Fisher began drawing and designing professionally in the '70s, after graduating from Melbourne's Preston Institute of Technology. Mostly, he worked on advertising jobs for clients like Puma and the Victorian Gas Board. In 1981 he and Christine headed for England - land of his illustrator-heroes such as Edward Bawden and Eric Ravilious - where illustrations was booming. Fisher started at a forgettable freebie magazine, but was soon designing covers for The New Scientist and The New Worker while drawing for papers including The New York Times and England's Sunday Times.
Fisher burst into book jackets when Liz Calder, the founder and managing editor of Bloomsbury Publishing, was producing an anthology called Soho Square and needed a cover designer. "We loved his work immediately," says Calder. "It's unique and absolutely timeless. Jeff is the most distinctive book jacket illustrator I can think of. And covers are very important - they help sell books".
But ten years and two kids later, the thrill of London and cramped living quarters had worn off. The Fishers returned to Melbourne, lasting exactly 18 months. Opportunities were limited and, somehow, his clients couldn't cope with the vast distance between them. Commissions tailed off. Then a friend, who had moved to a small village outside Paris, encouraged the Fishers to join him.
"Trying to fathom the bureaucracy here, getting a carte de séjour [residence permit] going to the Préfecture de Police , it was all such a nightmare, says Fisher. "But once we'd done it, I was thrilled. I still get a kick out of seeing street signs in French."
In a quaint Paris brasserie, where immaculate waiters conscientiously ignore all efforts to order, Fisher is describing the logo he designed for his agent and friend, Hugo Weinberg. Drawn in black, it depicts a corpse in a coffin, an idea which took hold over a boozy lunch. They used the illustration to advertise their services with the caption, "Don't call us, we're too expensive." It generated more work than any other advertisement they'd ever run.
It also says a lot about Fisher's black sense of humour, which bubbles in his work. Once, in Australia, he was awakened at 4am. "What's with the devil?" a New York editor wanted to know, referring to the devil figure in Fisher's drawing. "I said, 'Well, y'know, it's just meant to be funny."

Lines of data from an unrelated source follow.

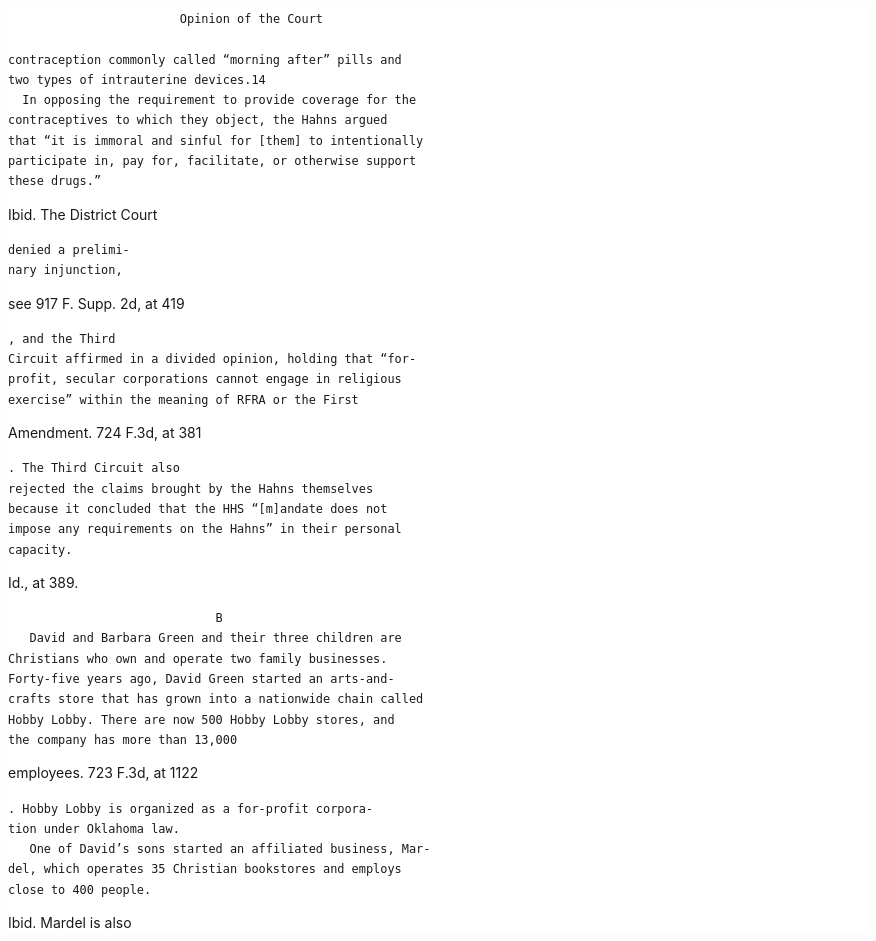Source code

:                             Opinion of the Court
    
    contraception commonly called “morning after” pills and
    two types of intrauterine devices.14
      In opposing the requirement to provide coverage for the
    contraceptives to which they object, the Hahns argued
    that “it is immoral and sinful for [them] to intentionally
    participate in, pay for, facilitate, or otherwise support
    these drugs.” 

Ibid. The District Court

    
    
    denied a prelimi-
    nary injunction, 

see 917 F. Supp. 2d, at 419

    
    
    , and the Third
    Circuit affirmed in a divided opinion, holding that “for-
    profit, secular corporations cannot engage in religious
    exercise” within the meaning of RFRA or the First
    

Amendment. 724 F.3d, at 381

    
    
    . The Third Circuit also
    rejected the claims brought by the Hahns themselves
    because it concluded that the HHS “[m]andate does not
    impose any requirements on the Hahns” in their personal
    capacity. 

Id., at 389.

    
    
                                 B
       David and Barbara Green and their three children are
    Christians who own and operate two family businesses.
    Forty-five years ago, David Green started an arts-and-
    crafts store that has grown into a nationwide chain called
    Hobby Lobby. There are now 500 Hobby Lobby stores, and
    the company has more than 13,000 

employees. 723 F.3d, at 1122

    
    
    . Hobby Lobby is organized as a for-profit corpora-
    tion under Oklahoma law.
       One of David’s sons started an affiliated business, Mar-
    del, which operates 35 Christian bookstores and employs
    close to 400 people. 

Ibid. Mardel is also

The soaring success of Captain Corelli's Mandolin has given Fisher unprecedented exposure, and de Bernières says the illustrator's book jackets "played a major part in speeding up the rate of my success. Close inspection revealed that ... the artist had actually read the book and paid attention to the contents. This was a major innovation."
But Fisher earned a flat of 600 Livre sterling for the Corelli cover. The design company which commissioned him to do the job scored an award for the jacket, even though all it did was print the type on the back.
"Illustration is a crap profession," says Fisher with feeling. "It's basically a service industry to giant publishing houses. There are a lot of rungs down the line and the final one is the illustrator. Look at the top executives in a news corporation - They're not producing anything, but they're earning much more. Well, piss off, who supplies the publication?"
The second time we meet, Fisher has done some late-night mulling over questions about his latest paintings. "I want to get away from what I've been doing and so I'm reducing everything down to the basics," he says. "I'm trying to find out what it is that makes an image interesting, compelling. In my other work I'm solving other people's problems. It's time to do something for myself."